• _Task input_:
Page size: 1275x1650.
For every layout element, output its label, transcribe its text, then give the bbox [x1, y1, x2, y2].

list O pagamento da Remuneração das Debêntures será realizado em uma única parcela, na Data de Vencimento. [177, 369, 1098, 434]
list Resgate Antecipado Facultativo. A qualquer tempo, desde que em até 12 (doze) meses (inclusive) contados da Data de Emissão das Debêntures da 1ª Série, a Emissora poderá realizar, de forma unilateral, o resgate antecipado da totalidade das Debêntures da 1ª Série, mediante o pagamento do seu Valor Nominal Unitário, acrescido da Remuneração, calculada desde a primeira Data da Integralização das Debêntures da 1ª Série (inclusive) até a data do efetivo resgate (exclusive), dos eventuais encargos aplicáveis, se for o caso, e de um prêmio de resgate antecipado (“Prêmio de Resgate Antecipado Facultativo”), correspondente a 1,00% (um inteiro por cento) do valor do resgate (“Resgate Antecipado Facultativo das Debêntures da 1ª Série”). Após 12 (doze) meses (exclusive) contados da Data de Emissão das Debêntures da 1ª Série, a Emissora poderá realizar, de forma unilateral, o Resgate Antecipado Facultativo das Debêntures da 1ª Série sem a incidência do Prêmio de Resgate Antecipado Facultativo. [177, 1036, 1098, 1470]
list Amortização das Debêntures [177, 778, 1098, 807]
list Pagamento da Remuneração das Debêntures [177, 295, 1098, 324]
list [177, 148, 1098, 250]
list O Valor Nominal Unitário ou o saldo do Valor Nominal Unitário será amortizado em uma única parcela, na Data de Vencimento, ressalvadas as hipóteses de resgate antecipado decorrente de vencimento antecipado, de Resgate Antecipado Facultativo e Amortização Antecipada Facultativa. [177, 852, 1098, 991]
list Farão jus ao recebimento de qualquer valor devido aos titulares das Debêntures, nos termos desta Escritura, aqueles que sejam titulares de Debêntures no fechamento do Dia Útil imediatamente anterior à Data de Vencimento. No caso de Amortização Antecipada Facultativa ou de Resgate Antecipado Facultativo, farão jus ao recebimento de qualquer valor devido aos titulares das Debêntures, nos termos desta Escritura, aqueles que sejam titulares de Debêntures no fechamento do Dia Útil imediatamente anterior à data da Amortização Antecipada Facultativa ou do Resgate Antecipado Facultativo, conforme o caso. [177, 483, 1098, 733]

• _What the task asks_: Look over the records. Copy the lines that include the word "será".

• _Answer to this problem_:
list O pagamento da Remuneração das Debêntures será realizado em uma única parcela, na Data de Vencimento. [177, 369, 1098, 434]
list O Valor Nominal Unitário ou o saldo do Valor Nominal Unitário será amortizado em uma única parcela, na Data de Vencimento, ressalvadas as hipóteses de resgate antecipado decorrente de vencimento antecipado, de Resgate Antecipado Facultativo e Amortização Antecipada Facultativa. [177, 852, 1098, 991]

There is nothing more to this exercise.